In short, the opposition between England, especially “present day” England, and baroque Italy functions in a way analogous to Smith’s contrast between a be(k)nighted feudal England and an enlightened England as the imposing foreign (Norman) castle yields to simpler native (Saxon) structures.

With the rising popularity of the haunted castle as a collected symbol of Norman, feudal, and aristocratic oppression, it is thus hardly astonishing that the erstwhile Gothic aficionado Percy Shelley would announce in a letter to Miss Hitchener his intentions “to domesticate in some antique castle whose mouldering turrets are fit emblems of decaying inequality and oppression”[26] (Letters No. 162, p.239). Nor is it surprising that as a symbol of repression and regression alike, the castle or the once opulent, venerable edifice would continue to serve as an abode for an oppressive and foreign status quo in later horror fiction. The aristocratic vampires of Le Fanu and Stoker, who scorn the peasantry and middle classes by day while feasting on their blood by night, do not inhabit cramped twelve-foot-square working-class dwellings, but rather once-palatial castles; it is particularly apt that as a possible personification of (an alien) British imperial power in Ireland, Dracula lives in a castle that appears to be something out of Hampton Court,[27] desiring another dwelling that is “old and big” because “We Transylvanian nobles love not to think that our bones may be amongst the common dead” (29). The pattern is continued in Stephen King’s relatively old Overlook Hotel in The Shining, frequented by the “jet-set” of presidents, royalty, and movie stars: if the contrast here is not between feudal barons and modern aristocrats, it is an analogous one between racist and sexist chauvinists of pre-Civil Rights days and their latter-day successors who scorn the needs of women, minorities, and children in their pursuit of wealth and power. A seemingly venerable Establishment abode, it is haunted by the ghosts of dead, criminal, yet powerful robber-baron-type wasps/WASPs (literally and figuratively speaking) and the “alien” caretaker: the English Delbert/Charles Grady. And, as such, it is only fitting towards the end that a newly reformed Jack allows the Overlook to explode convulsively in a fashion harking back to “Gunpowder Joe” Priestley’s plans to blow up “the old building of error and superstition.”
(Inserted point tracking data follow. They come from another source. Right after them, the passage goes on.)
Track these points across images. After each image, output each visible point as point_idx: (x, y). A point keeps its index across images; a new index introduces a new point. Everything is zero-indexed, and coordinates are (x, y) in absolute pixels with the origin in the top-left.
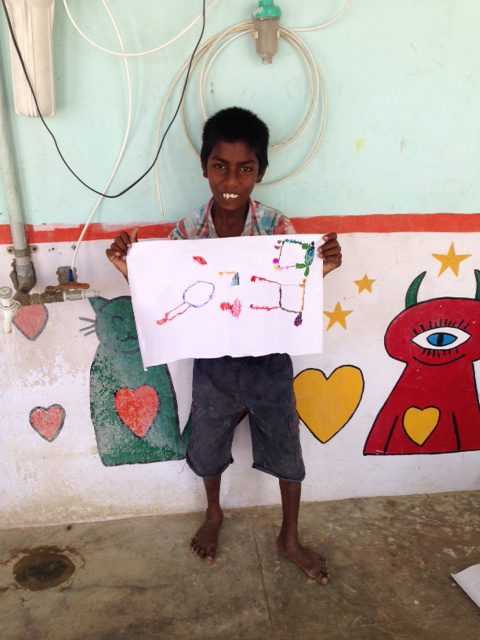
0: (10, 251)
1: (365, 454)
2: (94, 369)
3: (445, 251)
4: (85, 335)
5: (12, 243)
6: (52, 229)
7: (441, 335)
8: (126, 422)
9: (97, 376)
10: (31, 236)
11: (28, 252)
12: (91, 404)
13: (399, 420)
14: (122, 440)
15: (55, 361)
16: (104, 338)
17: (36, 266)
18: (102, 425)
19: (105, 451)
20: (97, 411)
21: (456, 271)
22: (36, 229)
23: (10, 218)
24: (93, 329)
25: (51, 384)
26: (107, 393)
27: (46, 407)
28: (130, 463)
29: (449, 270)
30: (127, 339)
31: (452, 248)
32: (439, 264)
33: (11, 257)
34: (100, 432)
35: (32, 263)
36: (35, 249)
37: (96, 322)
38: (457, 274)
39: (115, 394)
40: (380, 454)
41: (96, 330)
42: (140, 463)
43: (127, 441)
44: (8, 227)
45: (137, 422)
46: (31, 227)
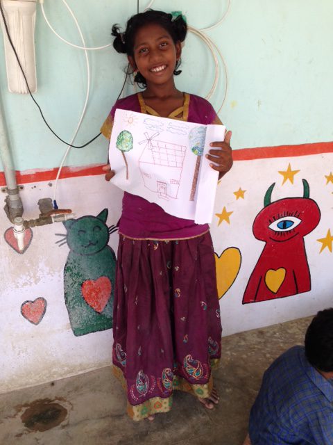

Yet, is it wholly accurate to claim that reformers and Gothic novelists escaped the lure of the frightening feudal castle in their own attempts (whether conscious or not) to be unacknowledged legislators of the world? Given our own fear and fascination with the castle, the answer is most likely “no.” If we look at the extensive inset explanations, detours, lengthy footnotes, not to mention the footnotes upon footnotes in the prose of Bentham, Cartwright, and even the relatively plainspoken Paine, we might observe an overall narrative structure that resembles a magnificent, unpredictable castle of which only the author, as arbitrary master, knows inside and out. The same may be said for complex interweaving of inset tales and unsolved mysteries favored by the Gothic and Jacobin novelists alike. In other words, the castle may be said to afford as much a refuge for the disempowered and politically marginalized as it did for the hated political elite. For once, reformers and would-be reformers could thus play their own version of the absolute feudal sovereign, establishing their own laws and mores.